In giving Monckton a platform this morning, Seven also accorded him far more credibility than his own actions would demand. Monckton’s claims that he is a member of the House of Lords (he’s not) or that he is the recipient of a Nobel Prize (he isn’t) were debunked quite easily in The Guardian by columnist George Monbiot. Monbiot went on to have an interesting email correspondence with Monckton (reproduced on his website) when Monckton’s Wikipedia page suddenly saw the addition of a claim that The Guardian paid $50,000 in damages for printing the false Nobel prize story (since removed).

Monckton also has ties to lobby groups and astroturfing organisations such as The Heartland Institute – part-funded by Exxon and tobacco companies specifically to dispute science related to tobacco and climate change. Surely, Monckton’s willingness to take money from big oil to spout his claims should be declared when seeking his opinion on issues that stand to have major impact on big oil. Such groups, commonly created, funded or supported by business interests, set out deliberately to force a different PR agenda into scientific debates. Very rarely are the links to political or industrial interests declared.
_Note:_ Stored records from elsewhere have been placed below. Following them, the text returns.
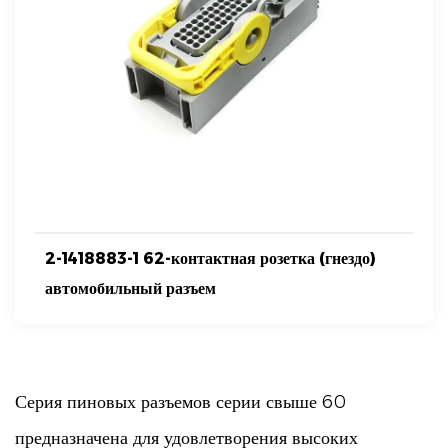
2-1418883-1 62-контактная розетка (гнездо)
автомобильный разъем
Серия пиновых разъемов серии свыше 60
предназначена для удовлетворения высоких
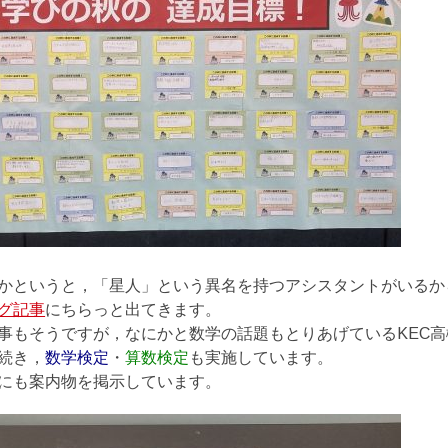
かというと，「星人」という異名を持つアシスタントがいるか
グ記事
にちらっと出てきます。
事もそうですが，なにかと数学の話題もとりあげているKEC
続き，
数学検定
・
算数検定
も実施しています。
にも案内物を掲示しています。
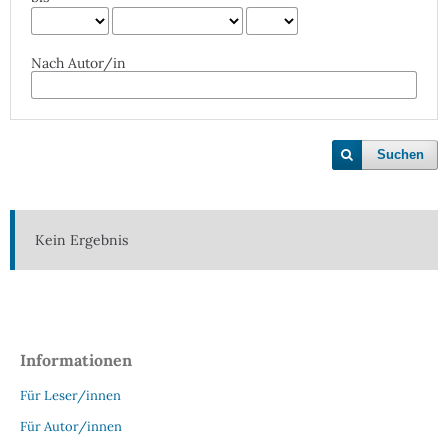
Nach Autor/in
Suchen
Kein Ergebnis
Informationen
Für Leser/innen
Für Autor/innen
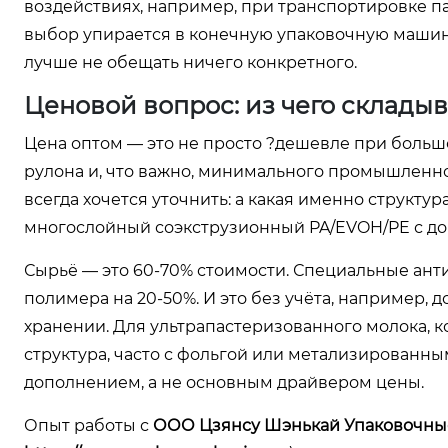
воздействиях, например, при транспортировке пал
выбор упирается в конечную упаковочную машину
лучше не обещать ничего конкретного.
Ценовой вопрос: из чего склады
Цена оптом — это не просто ?дешевле при большо
рулона и, что важно, минимального промышленног
всегда хочется уточнить: а какая именно структ
многослойный соэкструзионный PA/EVOH/PE с д
Сырьё — это 60-70% стоимости. Специальные ант
полимера на 20-50%. И это без учёта, например, 
хранении. Для ультрапастеризованного молока, к
структура, часто с фольгой или метализированн
дополнением, а не основным драйвером цены.
Опыт работы с
ООО Цзянсу Шэнькай Упаковочны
Almost always they are courted by the news media to provide the alternative viewpoint in their coverage in order to maintain the neutrality myth.

Would you not consider Monckton’s proven falsehoods and his relationships with those with a vested big business interest in debunking climate change as important contextual information when considering the validity of Monckton’s opinions? If you were to base your opinions on those of Monckton, wouldn’t you want to know if he was paid by big oil or prone to exaggeration and outright lies? Sadly, the lack of such contextual information when providing alternate viewpoints in today’s news is not confined to just climate change. The neutrality dilemma has now infected every part of news, with less actual reporting and far too much regurgitation of ‘official positions’.

Have no doubt. Impartial, neutral news reporting is anything but.